I'll have to poke around for the one "around San Diego" seeing as that's where I is.
posted by yiftach at 8:14 PM on September 16, 2008

Thanks! With a thorough cookie purge, the Google News link worked. Good stuff.

If I recall correctly, the SD one is at the site of a former school, possibly a boarding school. Seems like the tv program focused on several teens in the community's transitional program where they get a year or two of living on-campus in apartment-ish housing where they get to practice their independent living skills before having to be cut loose to do it truly on their own.

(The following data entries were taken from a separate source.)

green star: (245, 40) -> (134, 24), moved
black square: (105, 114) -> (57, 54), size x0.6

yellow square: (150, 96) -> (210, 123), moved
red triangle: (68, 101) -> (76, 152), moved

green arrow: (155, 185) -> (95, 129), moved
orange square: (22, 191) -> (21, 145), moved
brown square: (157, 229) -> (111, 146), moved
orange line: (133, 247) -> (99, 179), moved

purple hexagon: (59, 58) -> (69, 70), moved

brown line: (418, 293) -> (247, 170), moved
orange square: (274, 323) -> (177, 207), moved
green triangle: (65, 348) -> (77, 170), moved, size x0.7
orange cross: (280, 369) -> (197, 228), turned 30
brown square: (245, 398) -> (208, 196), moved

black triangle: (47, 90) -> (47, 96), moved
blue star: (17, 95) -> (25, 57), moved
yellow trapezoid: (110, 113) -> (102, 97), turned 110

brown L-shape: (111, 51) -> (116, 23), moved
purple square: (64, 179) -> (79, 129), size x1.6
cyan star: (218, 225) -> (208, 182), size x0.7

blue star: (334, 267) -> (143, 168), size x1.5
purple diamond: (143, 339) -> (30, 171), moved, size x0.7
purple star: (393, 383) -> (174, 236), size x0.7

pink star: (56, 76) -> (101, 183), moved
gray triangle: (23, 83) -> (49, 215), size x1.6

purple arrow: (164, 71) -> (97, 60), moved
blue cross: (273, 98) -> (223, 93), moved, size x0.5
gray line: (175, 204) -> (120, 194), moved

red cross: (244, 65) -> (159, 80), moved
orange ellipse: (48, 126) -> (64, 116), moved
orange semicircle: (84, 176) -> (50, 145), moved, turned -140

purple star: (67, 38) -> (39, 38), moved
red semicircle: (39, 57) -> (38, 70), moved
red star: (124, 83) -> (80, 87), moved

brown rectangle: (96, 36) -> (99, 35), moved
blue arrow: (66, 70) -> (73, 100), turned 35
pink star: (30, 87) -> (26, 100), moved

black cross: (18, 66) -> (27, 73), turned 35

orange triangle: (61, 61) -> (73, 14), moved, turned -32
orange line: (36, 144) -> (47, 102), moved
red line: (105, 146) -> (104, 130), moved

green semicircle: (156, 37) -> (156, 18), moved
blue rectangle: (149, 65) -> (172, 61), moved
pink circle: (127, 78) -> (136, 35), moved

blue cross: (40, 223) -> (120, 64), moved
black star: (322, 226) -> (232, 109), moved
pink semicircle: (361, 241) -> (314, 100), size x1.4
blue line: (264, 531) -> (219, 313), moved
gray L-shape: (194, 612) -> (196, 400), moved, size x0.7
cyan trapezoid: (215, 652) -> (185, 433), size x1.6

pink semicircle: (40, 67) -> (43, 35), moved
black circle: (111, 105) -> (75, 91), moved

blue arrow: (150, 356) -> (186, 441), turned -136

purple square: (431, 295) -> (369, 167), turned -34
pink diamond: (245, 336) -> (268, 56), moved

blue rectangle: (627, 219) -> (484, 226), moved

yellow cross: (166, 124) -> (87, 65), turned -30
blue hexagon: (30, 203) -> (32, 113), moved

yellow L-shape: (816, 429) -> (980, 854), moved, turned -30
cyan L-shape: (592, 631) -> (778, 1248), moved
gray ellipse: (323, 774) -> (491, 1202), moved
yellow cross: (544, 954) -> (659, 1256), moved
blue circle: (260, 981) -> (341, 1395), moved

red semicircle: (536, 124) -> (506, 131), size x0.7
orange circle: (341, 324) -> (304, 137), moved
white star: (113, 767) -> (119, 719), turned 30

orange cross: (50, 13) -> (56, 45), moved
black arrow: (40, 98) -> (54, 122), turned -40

Or maybe that's just the portion that stuck with me most. It's heartbreaking how often foster kids get thrust out into the world on their 18th birthday with barely a fucking clue how to function on their own. Most of the rest of us are clueless at that age too, but we've at least seen our families do grocery shopping, negotiate through stressful moments in their relationships, balance a checkbook, etc. There's a lot of basic skills that we've gotten to absorb and take for granted along the way.